- **AUFGABEN**
A – Entnehmen Sie dem Auszug über die Äskulapnatter im Kloster Eberbach den Abschnitt zwischen „Die direkte Nähe“ und „(vereinzelt) und Äskulapnatter.“, beide Stellen eingeschlossen.
B – Beantworten Sie anhand des Auszugs über die Äskulapnatter im Kloster Eberbach folgende Fragen:
(i) Welche Reptilienart kommt seit den Mauersanierungen nahe dem Pfortenhaus nicht mehr vor?
(ii) In welchem Jahr wurde die grobgefasste Konzeption erarbeitet?
(iii) Welchem Verein werden Alexander Böhm und Richard Abt zugeordnet?
C – Erläutern Sie in ein bis drei Sätzen, weshalb das Gelände des Klosters Eberbach laut dem Auszug über die Äskulapnatter für verschiedene Tierarten gute bis optimale Bedingungen bietet.

- **VORLIEGENDER AUSZUG**
◆ ◆ ◆ ◆ ◆

Wiesbaden, Rheingau-Taunus

Untersuchung zur Bestandssituation und Anforderungen zum Erhaltungszustand der Äskulapnatter im Kloster Eberbach
in Verbindung mit der vorläufigen Stellungnahme aus 2005

Das Gelände des Kloster Eberbach im Rheingau bietet aufgrund seiner Lage inmitten von Wald und Wiesengelände, sowie der Strukturen und der Nutzung innerhalb der Klostermauern für verschiedene Tierarten gute bis optimale Bedingungen. Hierzu trägt auch die jahrhundertelange ehemalige Nutzung in diesem Bereich bei.

Neben einer Vielzahl an Fledermausarten, die hier Wochenstuben bilden, finden sich für diese auch ausgezeichnete Jagdbiotope aufgrund des hohen Insektenreichtums.

Die direkte Nähe des relativ naturnahen Löschteiches erweitert den Biotopwert als Lebensraum u.a. auch für Libellen, wie die Bachjungfer, und Amphibien, wie z.B. Grasfrosch, Erdkröte, Feuersalamander und Bergmolch.

An Reptilien kommen vor:
Waldeidechse, Blindschleiche, Zauneidechse, Ringelnatter (große Population), Schlingnatter (vereinzelt) und Äskulapnatter.
Das Vorkommen der Mauereidechse bis ca. 70er Jahre ist seit Mauersanierungen (Nähe Pfortenhaus) erloschen.

Nach mehreren Gesprächen mit der Klosterverwaltung wurde im Jahr 1998 eine relativ grobgefasste Konzeption durch Alexander Böhm und Richard Abt (Naturschutzhaus e.V.) erarbeitet und mit der Verwaltung abgestimmt.
Dieses Konzept hatte zum Ziel, in einigen konkret benannten vorhandenen Bereichen des Klosters den Lebensraum der Äskulapnatter zu erhalten, zu fördern und durch geeignete Maßnahmen

  • die touristische Nutzung nicht einzuschränken, sondern nur zu lenken,
  • bestimmte notwendige und vorhandene Biotopstrukturen zu erhalten,
  • die Pflegeaktivitäten in ausgesuchten Bereichen im Sinne des Artenschutzes auf das Notwendige zu beschränken, was sogar weniger Aufwand bedeuten würde,
  • die Lebensbedingungen der seltenen Schlangenart zu fördern,
  • vorhandene Ruhezonen zu belassen.

Mit Zustimmung der Klosterverwaltung wurden z. B.

  • eine vorhandene Ausstellung zeitweise in die touristische Vermarktung integriert - diese ist vorhanden, im Aufbau zeitlos und kann jederzeit angefordert werden.

◆ ◆ ◆ ◆ ◆

- **BEREITGESTELLTE DATEN**
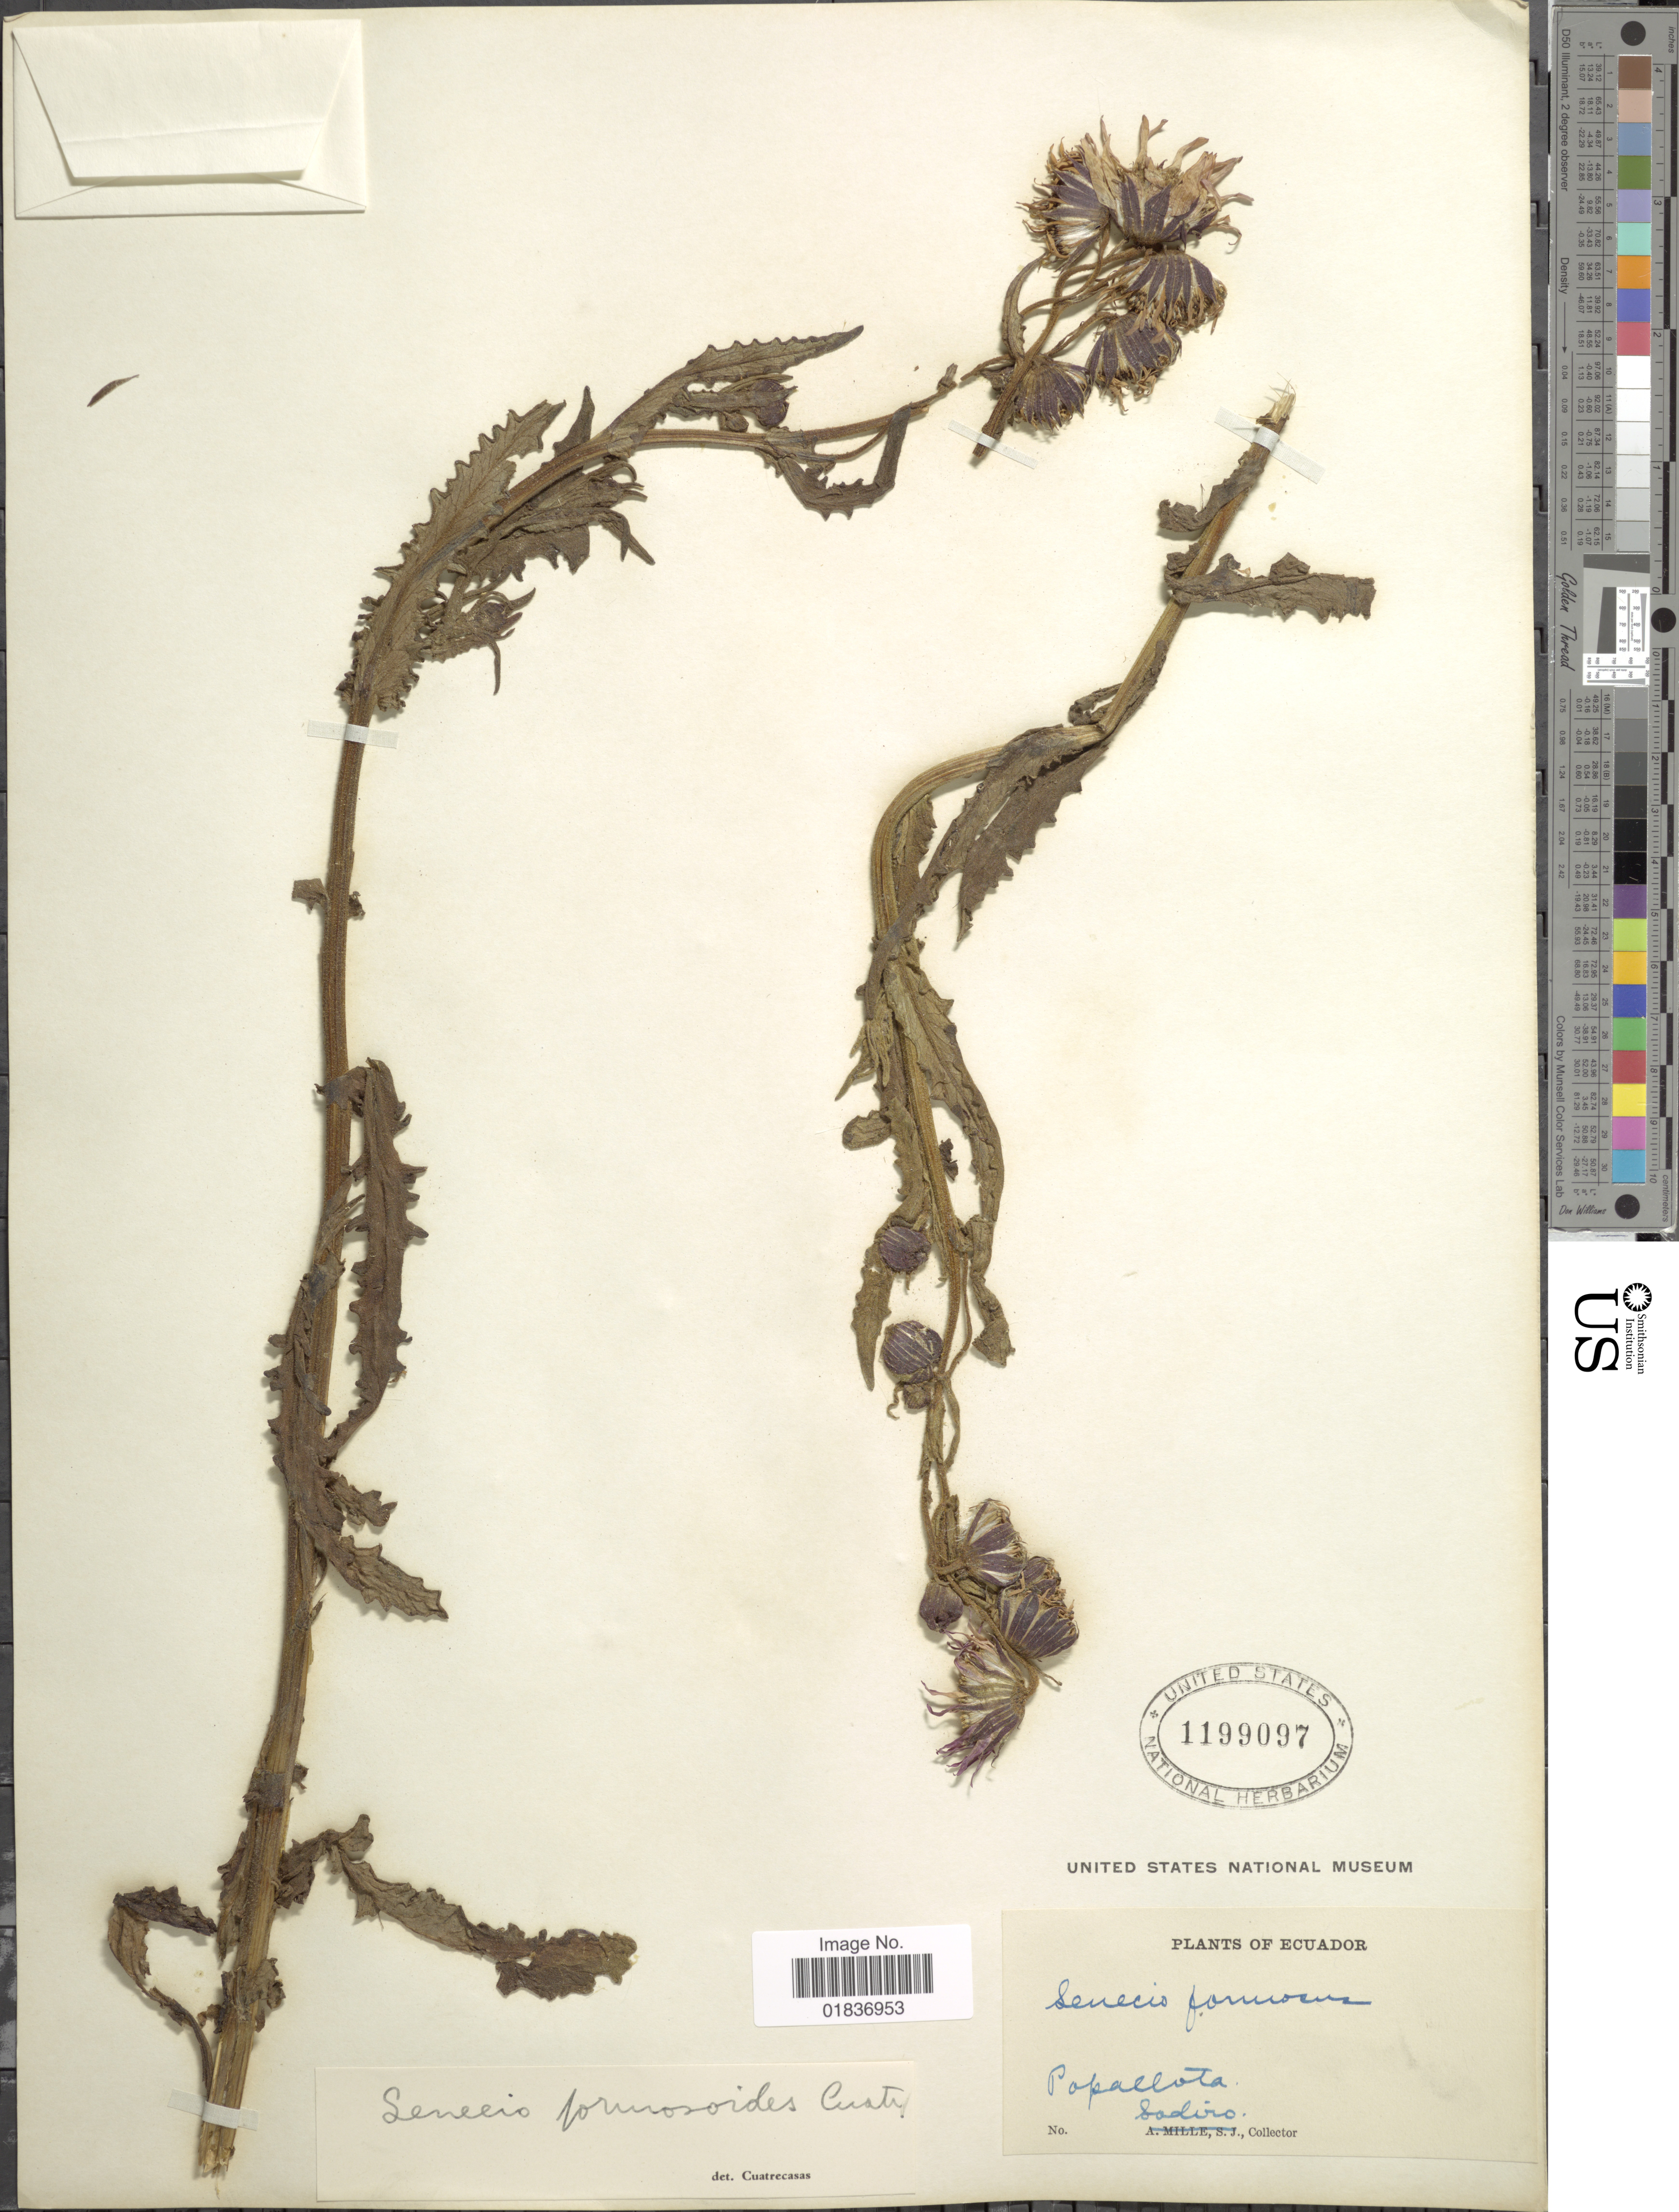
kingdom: Plantae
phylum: Tracheophyta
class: Magnoliopsida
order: Asterales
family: Asteraceae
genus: Senecio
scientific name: Senecio formosoides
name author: Cuatrec.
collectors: L. Sodiro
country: Ecuador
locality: Popallota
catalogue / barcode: US 1199097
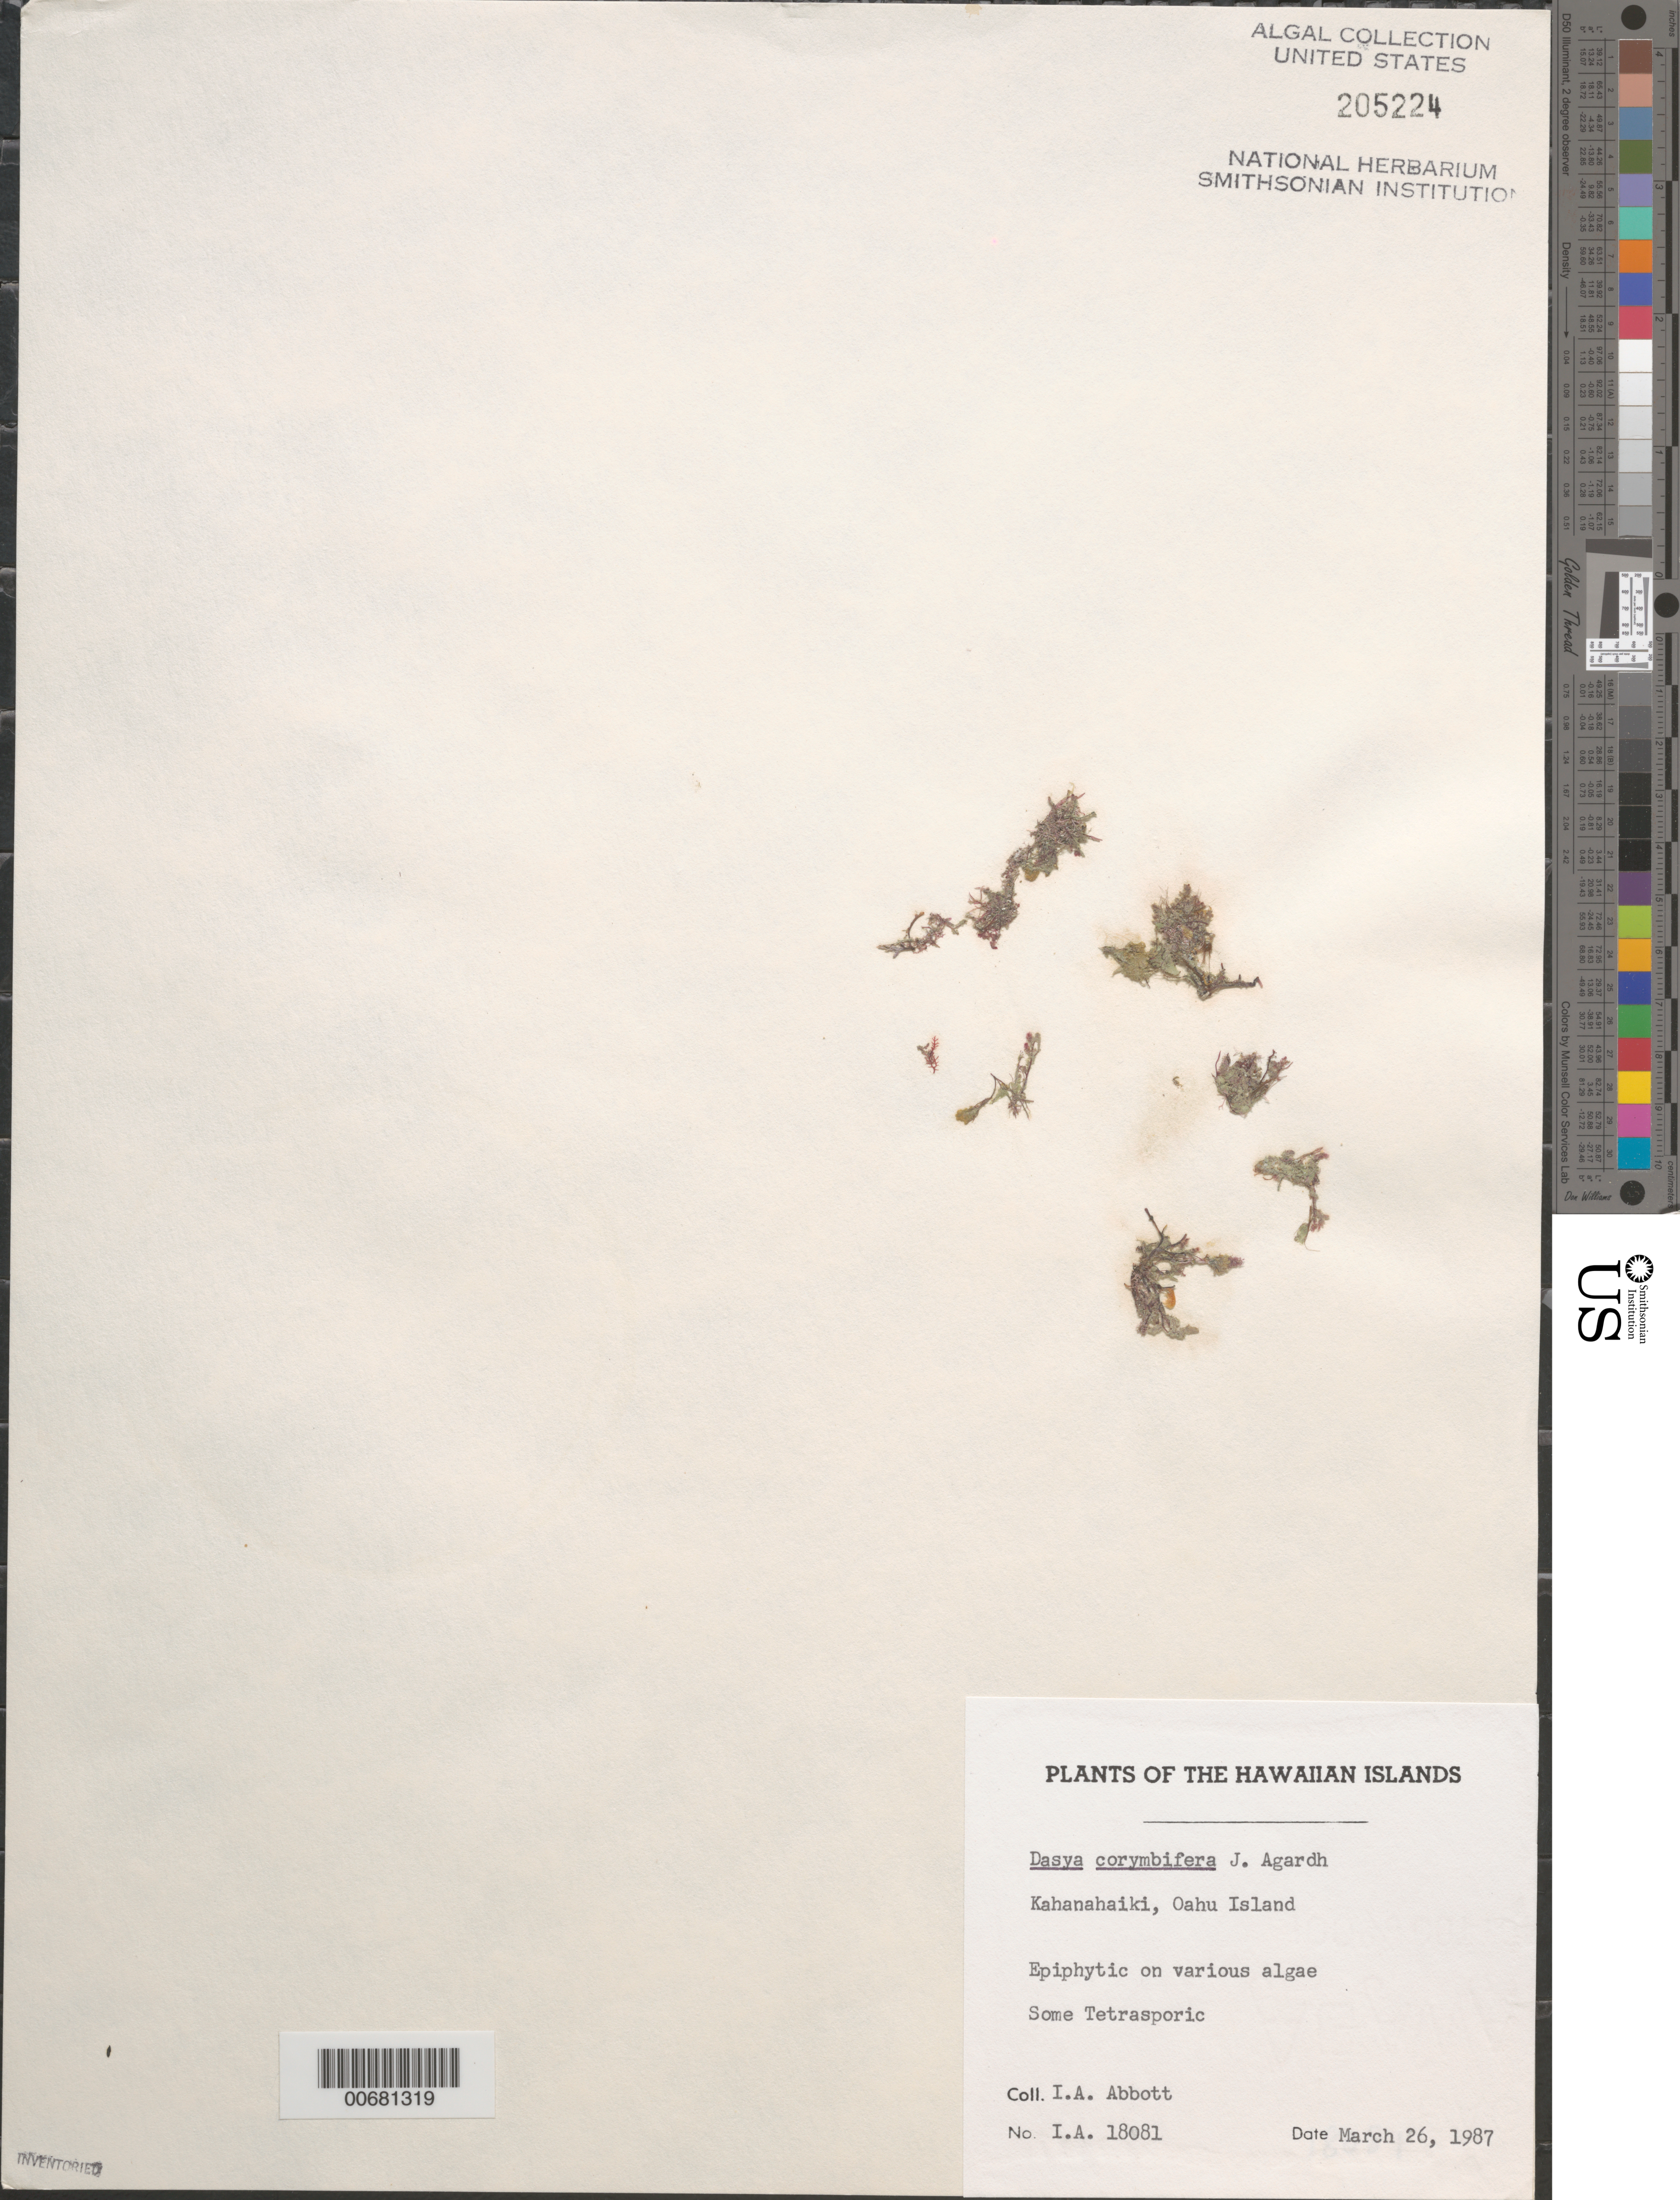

◆ ◆ ◆ ◆ ◆

- **ERGEBNISSE JE AUFGABE**
A –
Die direkte Nähe des relativ naturnahen Löschteiches erweitert den Biotopwert als Lebensraum u.a. auch für Libellen, wie die Bachjungfer, und Amphibien, wie z.B. Grasfrosch, Erdkröte, Feuersalamander und Bergmolch.

An Reptilien kommen vor:
Waldeidechse, Blindschleiche, Zauneidechse, Ringelnatter (große Population), Schlingnatter (vereinzelt) und Äskulapnatter.

B –
(i) Die Mauereidechse
(ii) 1998
(iii) Naturschutzhaus e.V.

C – Das Gelände liegt inmitten von Wald und Wiesengelände und bietet durch die Strukturen und die Nutzung innerhalb der Klostermauern günstige Voraussetzungen. Hinzu kommt die jahrhundertelange ehemalige Nutzung in diesem Bereich.